I end on a specific example of something quite close to my heart because of friends: sickle cell disease. As we are talking about black history, I would like to pay tribute to Dame Elizabeth Anionwu, a wonderful woman and the UK’s first sickle cell nurse. She has done so much to educate me and other people and improve services in this country.
People may not know much about sickle cell if they are not black. It causes intense pain and organ damage. Crudely, cells get shaped like sickles, and it can cause strokes; it can even cause early death. It is often overlooked, mainly because it affects black and minority ethnic people.
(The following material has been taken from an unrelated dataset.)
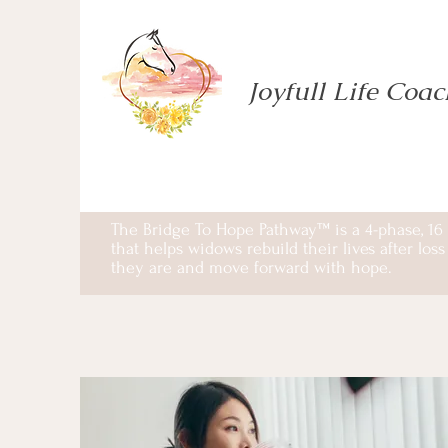
Joyfull Life Coa
The Bridge To Hope Pathway™ is a 4-phase, 16
that helps widows rebuild their lives after lo
they are and move forward with hope.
Imperial College healthcare NHS trust is currently running a wonderful programme that serves my constituents in Chelsea and Fulham. It is one of only seven centres in the country piloting what is called a renal haematology triage unit, which is one of those sexy NHS titles, but it just means if a person suddenly get a crisis and needs to be seen swiftly, they do not have to wait for hours and hours in accident and emergency; they can get swift pain relief. That is vital for making sure that the problem does not get seriously dangerous seriously quickly. I went to visit it and talked to patients and staff. It is a terrific centre that has made a huge difference to people’s lives, as they are able to go to work and look after their children more easily. It is inspirational—but, sadly, it is a pilot. In the normal world, we do a pilot, we see if it works and, if it does, we try to find the funding long term. Often, in the NHS it means, “We have got a bit of money left over. What can we do?” or it means, “Let’s do a project for a few years and call it a pilot.” We need to keep the funding for those seven projects across the country, which are offering urgent, swift pain relief for people with sickle cell, after April. That is one thing that I am working on at the moment. We have to show everybody that they matter equally. We have to build trust.
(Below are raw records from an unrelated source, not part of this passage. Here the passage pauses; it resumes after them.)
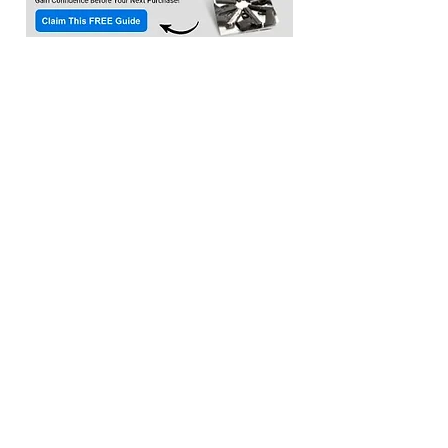
Location:​
3033 Waldorf Marketplace
Waldorf MD 20603
(Inside Capital Clubhouse on 2nd floor)
Contact:
Email:
service@citadeltraining.net
Call/Text:
(240) 457-1306
Follow us on
Facebook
So let us build trust, let us acknowledge the harm that has been done and let us do the work on training, comprehensive data and workforce issues. Let us name racism and tackle it head on. Let us listen to black patients and ensure that services for conditions such as sickle cell are as important to everybody as they are to just a few. We cannot change history—we can recognise it, as my hon. Friend the Member for Clapham and Brixton Hill (Bell Ribeiro-Addy), who has just left the Chamber, said—but we can change the future. We have the evidence and the recommendations. We know what needs to be done. I have not said anything new or anything that will have shocked the House. The only thing that is shocking is that there is often so little willpower to make the obvious and necessary changes that are needed. I will keep fighting for that to happen, and I hope that everyone in the Chamber will fight alongside me.